Las condiciones de vida descritas son igualmente severas: contenedores superpoblados con cucarachas y chinches, acceso a duchas apenas una o dos veces al año y, en algunos casos, un único día libre anual. “Llevamos una vida peor que el ganado”, declaró uno de los trabajadores a los investigadores.
El programa no es marginal para la economía norcoreana. Según estimaciones del Panel de Expertos de la ONU citadas en el informe, genera aproximadamente 500 millones de dólares anuales, una fuente de ingresos crítica para un régimen sometido al régimen de sanciones más exhaustivo de la historia de Naciones Unidas. Ese dinero, según los investigadores, financia a la élite política, sostiene redes de lealtades internas y contribuye al desarrollo militar, incluido el programa nuclear.
Se estima que unos 100.000 trabajadores norcoreanos han sido enviados al exterior bajo este programa. El informe señala que las empresas rusas los emplean ocultando deliberadamente su identidad, de modo que los propios trabajadores desconocen para quién trabajan.
Las resoluciones del Consejo de Seguridad de la ONU exigen la repatriación de los trabajadores norcoreanos, por lo que su presencia continuada en Rusia constituye una potencial violación de las sanciones internacionales.

El programa de trabajo forzado se enmarca en una alianza cada vez más estrecha entre Pyongyang y Moscú. Kim Jong-un reafirmó la semana pasada el apoyo “inquebrantable” de Corea del Norte a Rusia en la guerra en Ucrania, que transita su quinto año.
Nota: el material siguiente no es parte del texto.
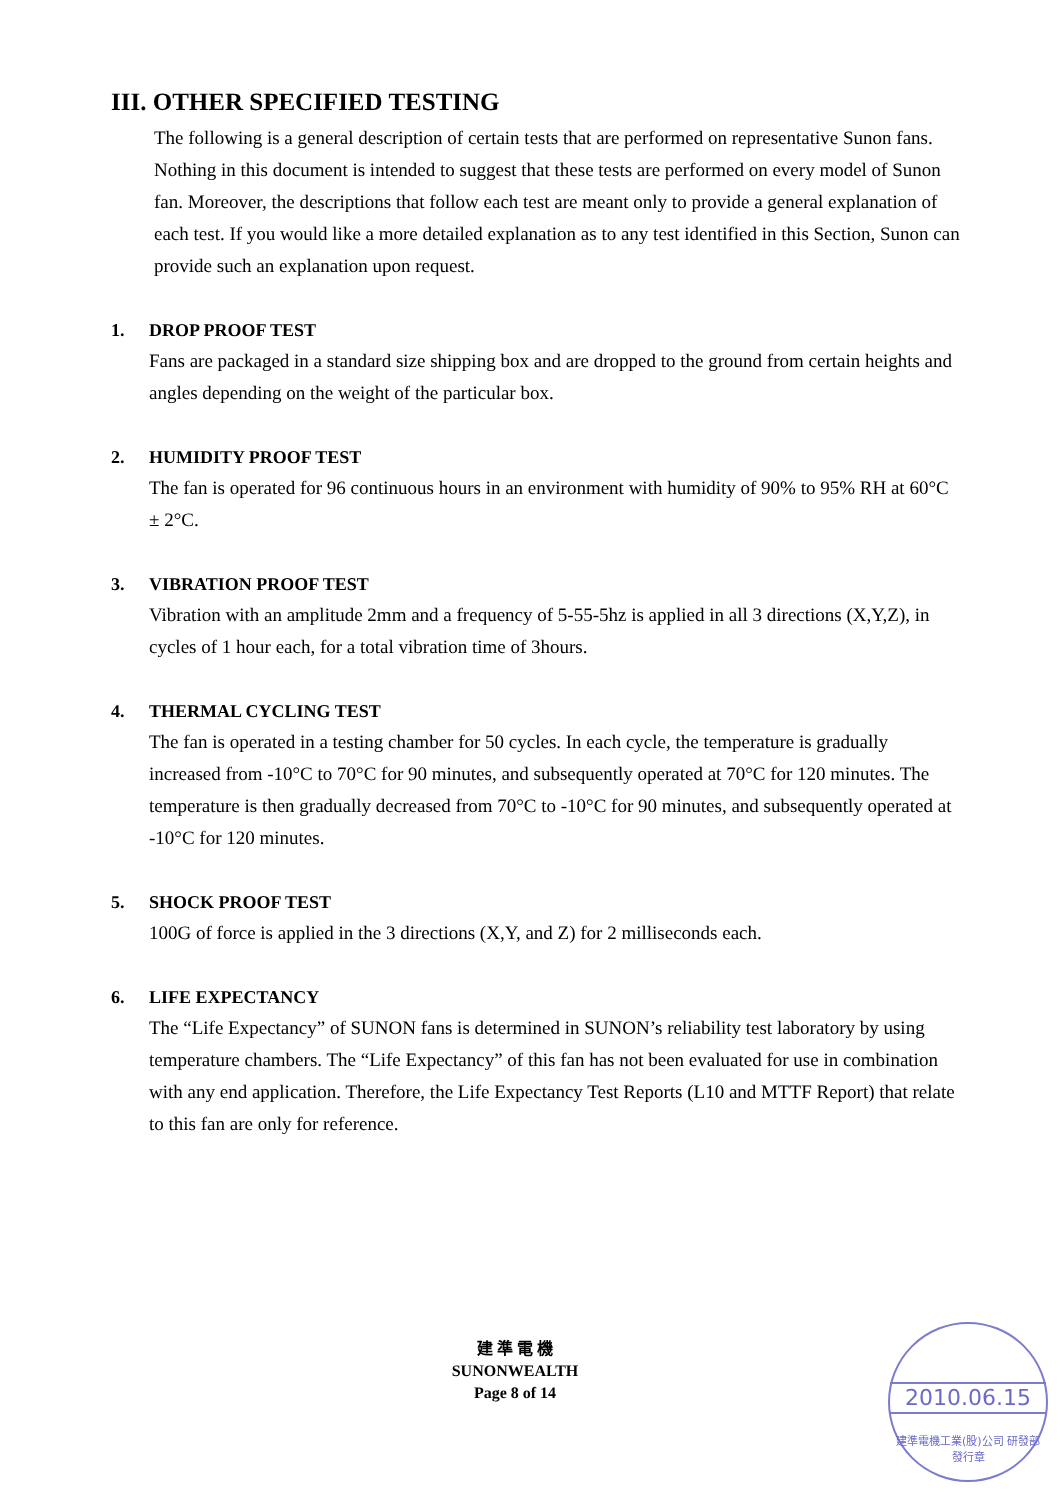III. OTHER SPECIFIED TESTING
The following is a general description of certain tests that are performed on representative Sunon fans. Nothing in this document is intended to suggest that these tests are performed on every model of Sunon fan. Moreover, the descriptions that follow each test are meant only to provide a general explanation of each test. If you would like a more detailed explanation as to any test identified in this Section, Sunon can provide such an explanation upon request.
1. DROP PROOF TEST
Fans are packaged in a standard size shipping box and are dropped to the ground from certain heights and angles depending on the weight of the particular box.
2. HUMIDITY PROOF TEST
The fan is operated for 96 continuous hours in an environment with humidity of 90% to 95% RH at 60°C ± 2°C.
3. VIBRATION PROOF TEST
Vibration with an amplitude 2mm and a frequency of 5-55-5hz is applied in all 3 directions (X,Y,Z), in cycles of 1 hour each, for a total vibration time of 3hours.
4. THERMAL CYCLING TEST
The fan is operated in a testing chamber for 50 cycles. In each cycle, the temperature is gradually increased from -10°C to 70°C for 90 minutes, and subsequently operated at 70°C for 120 minutes. The temperature is then gradually decreased from 70°C to -10°C for 90 minutes, and subsequently operated at -10°C for 120 minutes.
5. SHOCK PROOF TEST
100G of force is applied in the 3 directions (X,Y, and Z) for 2 milliseconds each.
6. LIFE EXPECTANCY
The “Life Expectancy” of SUNON fans is determined in SUNON’s reliability test laboratory by using temperature chambers. The “Life Expectancy” of this fan has not been evaluated for use in combination with any end application. Therefore, the Life Expectancy Test Reports (L10 and MTTF Report) that relate to this fan are only for reference.
建 準 電 機
SUNONWEALTH
Page 8 of 14
2010.06.15
建準電機工業(股)公司 研發部 發行章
En junio de 2024, ambos líderes firmaron un acuerdo militar que compromete a los dos Estados a prestarse asistencia “sin demora” en caso de ataque. Servicios de inteligencia surcoreanos y occidentales estiman que Pyongyang ha enviado miles de soldados a la región rusa de Kursk, además de proyectiles de artillería, misiles y sistemas de cohetes de largo alcance, a cambio de suministros de alimentos y tecnología armamentística.
RT, que logró escapar del sistema, dijo sentir la obligación de hablar. “Somos personas igual que ustedes, pero trabajamos como animales”, declaró. “Ahora mismo, hoy, hay hombres en obras de construcción en Rusia trabajando 16 horas al día, durmiendo en contenedores, sin ganar nada, sin poder llamar a casa y sin manera de irse. Sus nombres no figuran en ningún informe. Nadie sabe que están ahí. Pero están.”